• [Your instructions]
Search the data below for the line containing "HEALTH CARE SCIENCES &", then please set down that line and all remaining ones exactly as written.

┌────────

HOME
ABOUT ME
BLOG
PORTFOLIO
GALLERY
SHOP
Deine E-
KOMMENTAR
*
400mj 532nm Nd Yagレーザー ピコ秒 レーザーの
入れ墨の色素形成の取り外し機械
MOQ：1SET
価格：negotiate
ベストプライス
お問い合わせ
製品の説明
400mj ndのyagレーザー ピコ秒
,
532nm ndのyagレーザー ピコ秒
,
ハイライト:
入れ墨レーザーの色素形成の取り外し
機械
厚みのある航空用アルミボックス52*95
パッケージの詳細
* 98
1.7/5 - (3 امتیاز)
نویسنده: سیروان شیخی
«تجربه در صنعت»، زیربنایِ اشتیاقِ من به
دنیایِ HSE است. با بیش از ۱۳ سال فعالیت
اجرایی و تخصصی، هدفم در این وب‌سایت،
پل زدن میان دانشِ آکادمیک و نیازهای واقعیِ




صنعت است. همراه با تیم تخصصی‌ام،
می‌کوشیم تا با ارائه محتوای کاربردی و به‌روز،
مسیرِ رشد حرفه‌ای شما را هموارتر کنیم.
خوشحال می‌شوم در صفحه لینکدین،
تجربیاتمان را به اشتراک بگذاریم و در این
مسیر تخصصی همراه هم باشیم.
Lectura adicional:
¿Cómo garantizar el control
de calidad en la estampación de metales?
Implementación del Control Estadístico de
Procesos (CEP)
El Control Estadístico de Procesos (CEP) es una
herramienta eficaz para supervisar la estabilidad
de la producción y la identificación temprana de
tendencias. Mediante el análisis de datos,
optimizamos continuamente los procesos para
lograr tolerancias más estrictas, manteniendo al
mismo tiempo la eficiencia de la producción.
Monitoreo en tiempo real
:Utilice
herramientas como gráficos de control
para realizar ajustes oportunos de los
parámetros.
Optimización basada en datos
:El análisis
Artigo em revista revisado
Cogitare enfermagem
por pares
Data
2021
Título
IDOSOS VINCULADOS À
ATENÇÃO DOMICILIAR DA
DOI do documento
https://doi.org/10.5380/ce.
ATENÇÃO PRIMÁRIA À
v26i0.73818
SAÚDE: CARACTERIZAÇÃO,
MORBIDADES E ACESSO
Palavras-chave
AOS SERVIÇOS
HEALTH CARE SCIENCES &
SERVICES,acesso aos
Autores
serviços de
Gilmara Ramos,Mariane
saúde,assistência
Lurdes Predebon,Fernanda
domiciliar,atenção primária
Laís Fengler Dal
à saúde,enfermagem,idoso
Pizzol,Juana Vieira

└────────

• [Response to this exercise]
HEALTH CARE SCIENCES &
SERVICES,acesso aos
Autores
serviços de
Gilmara Ramos,Mariane
saúde,assistência
Lurdes Predebon,Fernanda
domiciliar,atenção primária
Laís Fengler Dal
à saúde,enfermagem,idoso
Pizzol,Juana Vieira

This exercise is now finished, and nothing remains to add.